Morningstar Category | Total Ret 3 Mo (Qtr-End) GBP | Total Ret 3 Mo (Qtr-End) EUR | Total Ret 3 Mo (Qtr-End) USD | Total Ret 3 Mo (Qtr-End) JPY |
---|---|---|---|---|
Russia Equity | 8.79 | 13.55 | 8.45 | 18.17 |
Taiwan Small/Mid-Cap Equity | 7.89 | 12.61 | 7.56 | 17.19 |
Taiwan Large-Cap Equity | 7.37 | 12.07 | 7.05 | 16.63 |
China Equity | 5.26 | 9.87 | 4.94 | 14.34 |
Latin America Equity | 3.45 | 7.98 | 3.13 | 12.37 |
Greater China Equity | 2.33 | 6.80 | 2.01 | 11.15 |
Emerging Markets Equity | -1.37 | 2.94 | -1.67 | 7.13 |
Hong Kong Equity | -1.99 | 2.30 | -2.29 | 6.46 |
ASEAN Equity | -4.42 | -0.24 | -4.71 | 3.82 |
Malaysia Equity | -4.70 | -0.53 | -4.99 | 3.52 |
India Equity | -5.89 | -1.77 | -6.18 | 2.23 |
Emerging Europe Equity | -7.87 | -3.84 | -8.16 | 0.07 |
Emerging Europe ex-Russia Equity | -16.85 | -13.21 | -17.11 | -9.68 |
The remainder of emerging Europe didn't fare nearly as well.

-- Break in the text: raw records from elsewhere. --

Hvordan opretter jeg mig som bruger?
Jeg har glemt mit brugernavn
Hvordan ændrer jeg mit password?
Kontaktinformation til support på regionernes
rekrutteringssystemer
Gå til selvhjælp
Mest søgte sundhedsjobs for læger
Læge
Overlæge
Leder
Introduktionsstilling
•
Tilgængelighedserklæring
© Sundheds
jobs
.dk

Indeed, the average fund in the Morningstar Emerging Europe ex Russia category lost 16.9%, reflecting investor concern over risks in these smaller markets. China funds rose, with the average fund in the Morningstar China equity sector gaining 5.3% in the period on the back of a strong stimulus package, whilst India funds fell an average of 5.9% given a lack of stimulus and investor concerns regarding upcoming elections in the country.